Над любовью надо работать. Надо покоряться, надо делать маленькие поправки, уступки, даже жертвы; любовь без жертвы — это ничто. Я пошел к доктору Мэлони. А почему нет? Я ел тофу, болтал о лепре и шистосомозе, словно у меня от этой дряни иммунитет, и занимался любовью в мешке. Если Бреде так лучше, если это хоть как-то облегчит снедающие ее страхи, то оно того стоит.

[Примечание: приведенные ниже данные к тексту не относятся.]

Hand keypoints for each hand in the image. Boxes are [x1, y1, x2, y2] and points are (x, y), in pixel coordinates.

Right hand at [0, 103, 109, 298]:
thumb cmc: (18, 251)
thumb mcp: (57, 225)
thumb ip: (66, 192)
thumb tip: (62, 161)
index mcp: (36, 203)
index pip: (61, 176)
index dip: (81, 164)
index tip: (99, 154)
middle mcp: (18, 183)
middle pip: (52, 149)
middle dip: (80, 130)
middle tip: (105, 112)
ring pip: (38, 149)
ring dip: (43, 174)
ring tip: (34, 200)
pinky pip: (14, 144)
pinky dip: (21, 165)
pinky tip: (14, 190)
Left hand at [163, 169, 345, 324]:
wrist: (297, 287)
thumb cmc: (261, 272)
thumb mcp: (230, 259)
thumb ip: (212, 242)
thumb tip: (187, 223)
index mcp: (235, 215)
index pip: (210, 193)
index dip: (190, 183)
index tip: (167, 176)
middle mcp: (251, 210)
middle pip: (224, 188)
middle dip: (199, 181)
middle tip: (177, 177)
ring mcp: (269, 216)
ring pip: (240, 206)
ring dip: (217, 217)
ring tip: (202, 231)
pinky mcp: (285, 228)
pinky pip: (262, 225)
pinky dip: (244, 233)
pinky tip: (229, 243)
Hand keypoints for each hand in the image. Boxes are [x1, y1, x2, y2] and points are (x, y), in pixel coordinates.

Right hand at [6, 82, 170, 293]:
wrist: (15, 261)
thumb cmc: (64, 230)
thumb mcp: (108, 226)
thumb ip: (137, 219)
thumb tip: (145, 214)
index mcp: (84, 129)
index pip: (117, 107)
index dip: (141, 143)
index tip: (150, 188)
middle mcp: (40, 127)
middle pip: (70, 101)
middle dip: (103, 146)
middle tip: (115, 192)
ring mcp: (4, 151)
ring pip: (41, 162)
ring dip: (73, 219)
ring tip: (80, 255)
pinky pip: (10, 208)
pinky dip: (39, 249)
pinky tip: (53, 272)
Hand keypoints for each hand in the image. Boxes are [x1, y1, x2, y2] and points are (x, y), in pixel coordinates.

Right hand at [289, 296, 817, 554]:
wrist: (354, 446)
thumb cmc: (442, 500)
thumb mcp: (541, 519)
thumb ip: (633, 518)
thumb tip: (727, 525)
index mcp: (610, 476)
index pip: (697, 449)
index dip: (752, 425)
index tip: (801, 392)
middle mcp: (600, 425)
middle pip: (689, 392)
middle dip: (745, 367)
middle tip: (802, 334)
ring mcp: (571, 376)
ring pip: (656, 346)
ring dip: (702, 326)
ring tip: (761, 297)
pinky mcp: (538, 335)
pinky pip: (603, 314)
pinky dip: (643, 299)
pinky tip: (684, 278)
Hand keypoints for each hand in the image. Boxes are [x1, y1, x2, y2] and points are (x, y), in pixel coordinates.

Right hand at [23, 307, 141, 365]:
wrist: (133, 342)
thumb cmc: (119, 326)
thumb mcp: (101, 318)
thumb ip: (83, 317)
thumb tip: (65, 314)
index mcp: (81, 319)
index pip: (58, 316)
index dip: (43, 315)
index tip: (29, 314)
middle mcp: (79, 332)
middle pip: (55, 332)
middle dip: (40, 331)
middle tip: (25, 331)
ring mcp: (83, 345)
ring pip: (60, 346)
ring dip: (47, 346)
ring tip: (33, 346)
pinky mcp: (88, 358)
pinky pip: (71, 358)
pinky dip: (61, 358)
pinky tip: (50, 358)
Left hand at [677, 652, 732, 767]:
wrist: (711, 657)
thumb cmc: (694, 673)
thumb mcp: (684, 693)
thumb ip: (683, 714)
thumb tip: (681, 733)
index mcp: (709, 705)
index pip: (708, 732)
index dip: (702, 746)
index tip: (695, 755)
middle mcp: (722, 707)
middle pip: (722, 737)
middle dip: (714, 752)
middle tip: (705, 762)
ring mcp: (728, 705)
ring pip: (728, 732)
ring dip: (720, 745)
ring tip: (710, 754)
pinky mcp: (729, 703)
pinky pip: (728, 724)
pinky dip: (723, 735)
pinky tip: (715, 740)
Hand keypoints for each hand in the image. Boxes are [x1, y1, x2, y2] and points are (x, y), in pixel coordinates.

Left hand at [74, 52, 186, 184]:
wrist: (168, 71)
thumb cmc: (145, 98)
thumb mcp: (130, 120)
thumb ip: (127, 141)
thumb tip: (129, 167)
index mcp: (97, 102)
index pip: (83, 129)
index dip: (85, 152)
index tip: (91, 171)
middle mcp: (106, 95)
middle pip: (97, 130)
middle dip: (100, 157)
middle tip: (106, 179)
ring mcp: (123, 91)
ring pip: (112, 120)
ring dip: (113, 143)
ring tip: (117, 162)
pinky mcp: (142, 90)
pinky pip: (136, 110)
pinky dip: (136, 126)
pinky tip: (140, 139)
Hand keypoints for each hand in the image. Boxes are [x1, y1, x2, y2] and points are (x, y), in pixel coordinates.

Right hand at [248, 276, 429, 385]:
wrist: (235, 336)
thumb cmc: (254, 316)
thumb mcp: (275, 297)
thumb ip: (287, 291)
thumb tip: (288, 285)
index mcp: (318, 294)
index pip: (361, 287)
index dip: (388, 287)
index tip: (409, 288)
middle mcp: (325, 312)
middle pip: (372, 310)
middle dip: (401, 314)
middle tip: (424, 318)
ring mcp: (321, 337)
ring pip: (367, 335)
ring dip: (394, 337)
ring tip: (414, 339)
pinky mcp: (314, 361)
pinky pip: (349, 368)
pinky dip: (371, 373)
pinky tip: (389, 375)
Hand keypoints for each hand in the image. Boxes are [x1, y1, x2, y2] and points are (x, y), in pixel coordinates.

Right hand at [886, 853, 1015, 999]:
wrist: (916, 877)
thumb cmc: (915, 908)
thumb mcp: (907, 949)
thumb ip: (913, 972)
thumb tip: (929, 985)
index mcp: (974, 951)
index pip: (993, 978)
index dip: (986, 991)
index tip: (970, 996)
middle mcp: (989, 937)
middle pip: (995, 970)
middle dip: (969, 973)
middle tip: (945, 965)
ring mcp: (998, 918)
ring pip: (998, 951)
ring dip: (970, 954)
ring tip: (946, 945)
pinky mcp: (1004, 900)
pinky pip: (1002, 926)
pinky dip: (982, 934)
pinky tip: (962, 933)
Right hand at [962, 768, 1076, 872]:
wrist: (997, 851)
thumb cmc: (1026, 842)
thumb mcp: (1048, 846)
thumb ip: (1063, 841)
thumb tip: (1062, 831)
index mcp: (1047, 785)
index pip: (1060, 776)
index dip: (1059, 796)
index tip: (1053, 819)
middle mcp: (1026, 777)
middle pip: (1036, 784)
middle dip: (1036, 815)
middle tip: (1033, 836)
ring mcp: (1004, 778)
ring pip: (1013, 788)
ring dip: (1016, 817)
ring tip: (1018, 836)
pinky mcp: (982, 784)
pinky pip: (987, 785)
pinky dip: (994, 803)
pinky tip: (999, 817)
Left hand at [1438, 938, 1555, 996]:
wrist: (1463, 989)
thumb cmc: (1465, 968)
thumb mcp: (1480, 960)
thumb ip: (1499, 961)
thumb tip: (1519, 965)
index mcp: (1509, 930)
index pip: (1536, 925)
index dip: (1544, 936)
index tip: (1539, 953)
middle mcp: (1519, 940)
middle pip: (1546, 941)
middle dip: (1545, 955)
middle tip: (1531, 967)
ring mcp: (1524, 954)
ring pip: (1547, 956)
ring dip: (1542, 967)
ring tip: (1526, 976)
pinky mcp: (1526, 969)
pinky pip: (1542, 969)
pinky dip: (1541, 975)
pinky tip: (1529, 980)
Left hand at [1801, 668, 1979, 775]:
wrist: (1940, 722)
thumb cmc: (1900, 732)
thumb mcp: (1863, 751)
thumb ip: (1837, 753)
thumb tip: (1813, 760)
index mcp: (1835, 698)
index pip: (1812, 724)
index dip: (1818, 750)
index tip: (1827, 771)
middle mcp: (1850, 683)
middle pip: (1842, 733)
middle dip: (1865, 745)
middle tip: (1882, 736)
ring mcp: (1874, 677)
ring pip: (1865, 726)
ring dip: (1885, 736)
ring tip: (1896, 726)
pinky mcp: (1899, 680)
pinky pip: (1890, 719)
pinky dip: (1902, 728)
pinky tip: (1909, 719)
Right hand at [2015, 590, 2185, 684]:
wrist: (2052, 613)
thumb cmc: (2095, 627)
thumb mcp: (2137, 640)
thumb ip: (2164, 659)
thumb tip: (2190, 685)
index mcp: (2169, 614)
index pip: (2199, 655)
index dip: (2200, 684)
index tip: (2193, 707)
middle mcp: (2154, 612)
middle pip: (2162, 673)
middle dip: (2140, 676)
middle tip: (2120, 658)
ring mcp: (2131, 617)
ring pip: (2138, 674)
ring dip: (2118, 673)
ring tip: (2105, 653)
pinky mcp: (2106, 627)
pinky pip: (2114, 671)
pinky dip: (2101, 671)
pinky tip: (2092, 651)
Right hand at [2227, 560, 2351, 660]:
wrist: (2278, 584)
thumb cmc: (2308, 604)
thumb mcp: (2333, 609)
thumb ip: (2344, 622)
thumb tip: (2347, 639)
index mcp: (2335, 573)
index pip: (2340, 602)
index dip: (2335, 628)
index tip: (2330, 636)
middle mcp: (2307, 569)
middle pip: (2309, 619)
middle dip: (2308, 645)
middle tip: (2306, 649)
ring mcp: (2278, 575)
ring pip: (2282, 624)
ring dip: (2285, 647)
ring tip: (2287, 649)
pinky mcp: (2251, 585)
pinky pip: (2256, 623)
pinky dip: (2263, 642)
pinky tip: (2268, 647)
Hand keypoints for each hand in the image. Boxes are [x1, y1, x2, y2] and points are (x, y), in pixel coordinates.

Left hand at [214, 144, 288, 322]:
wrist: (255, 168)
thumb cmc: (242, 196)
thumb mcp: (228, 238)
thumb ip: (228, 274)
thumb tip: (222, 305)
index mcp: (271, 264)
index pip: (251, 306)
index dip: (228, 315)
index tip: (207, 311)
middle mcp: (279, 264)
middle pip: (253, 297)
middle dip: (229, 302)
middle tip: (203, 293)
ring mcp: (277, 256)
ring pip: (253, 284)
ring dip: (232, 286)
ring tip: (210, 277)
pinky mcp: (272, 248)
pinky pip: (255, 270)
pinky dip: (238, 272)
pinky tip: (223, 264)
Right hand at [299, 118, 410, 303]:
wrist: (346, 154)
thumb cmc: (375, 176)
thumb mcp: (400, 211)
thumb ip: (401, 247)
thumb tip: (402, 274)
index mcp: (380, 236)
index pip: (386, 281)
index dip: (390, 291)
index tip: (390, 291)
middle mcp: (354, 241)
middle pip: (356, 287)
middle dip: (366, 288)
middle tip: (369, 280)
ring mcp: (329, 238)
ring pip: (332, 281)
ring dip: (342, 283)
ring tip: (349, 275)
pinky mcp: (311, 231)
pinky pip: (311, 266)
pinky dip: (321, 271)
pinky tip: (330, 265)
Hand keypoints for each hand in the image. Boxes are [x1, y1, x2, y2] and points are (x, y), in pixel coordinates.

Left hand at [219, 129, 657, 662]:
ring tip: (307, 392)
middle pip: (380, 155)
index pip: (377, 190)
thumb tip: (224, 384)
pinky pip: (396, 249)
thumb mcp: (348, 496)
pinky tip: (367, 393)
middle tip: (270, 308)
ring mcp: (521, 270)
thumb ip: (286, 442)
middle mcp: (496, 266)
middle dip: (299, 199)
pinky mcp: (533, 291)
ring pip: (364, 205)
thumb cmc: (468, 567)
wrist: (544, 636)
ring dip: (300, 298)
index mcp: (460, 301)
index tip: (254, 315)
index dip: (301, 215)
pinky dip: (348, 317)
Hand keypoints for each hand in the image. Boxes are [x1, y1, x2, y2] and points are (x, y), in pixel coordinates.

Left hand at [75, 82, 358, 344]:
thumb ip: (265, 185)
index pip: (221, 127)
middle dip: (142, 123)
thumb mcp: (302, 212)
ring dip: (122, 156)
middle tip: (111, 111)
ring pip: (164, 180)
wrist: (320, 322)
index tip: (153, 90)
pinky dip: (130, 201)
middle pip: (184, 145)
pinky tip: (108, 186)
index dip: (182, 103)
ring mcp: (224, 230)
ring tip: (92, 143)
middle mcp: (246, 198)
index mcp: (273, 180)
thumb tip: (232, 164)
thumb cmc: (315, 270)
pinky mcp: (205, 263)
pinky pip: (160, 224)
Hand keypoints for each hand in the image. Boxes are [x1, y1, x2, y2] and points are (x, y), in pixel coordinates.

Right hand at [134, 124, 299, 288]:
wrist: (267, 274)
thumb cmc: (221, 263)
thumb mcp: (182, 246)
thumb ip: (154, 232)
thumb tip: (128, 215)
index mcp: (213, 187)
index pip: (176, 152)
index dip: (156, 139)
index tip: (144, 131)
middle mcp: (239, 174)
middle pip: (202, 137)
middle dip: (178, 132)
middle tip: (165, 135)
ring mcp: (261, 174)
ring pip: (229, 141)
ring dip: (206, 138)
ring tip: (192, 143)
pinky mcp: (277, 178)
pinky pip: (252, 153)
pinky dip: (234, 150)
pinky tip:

Доктор принимал в Скарсдейле, у себя дома — в псевдотюдоровском особняке, окруженном дубами, древними, как «крайслер» моего дедушки. Он был еще молод — под 40, наверно, — с рыжей бородкой и в огромных очках в прозрачной оправе. Он принял меня в тот же день, как я позвонил, и встретил у дверей лично.
Он оценивающе посмотрел на меня, бормоча «ага, ага» в бороду, и затем с помощью сестер, мисс Арчибальд и мисс Сливовиц, произвел надо мной кучу манипуляций, от которых обалдел бы и астронавт.
Сперва мне обмерили все — фаланги пальцев, череп, пенис и мочки ушей. Затем обследовали ректум, сняли энцефалограмму и взяли мочу на анализ. А потом были тесты. Стресс-тесты, тесты на аллергию, тесты рефлексов, тесты объема легких, рентген, подсчет сперматозоидов и опросник в 24 страницы убористого текста. Конечно, Мэлони взял на анализ и кровь — проверить, нет ли каких инфекций.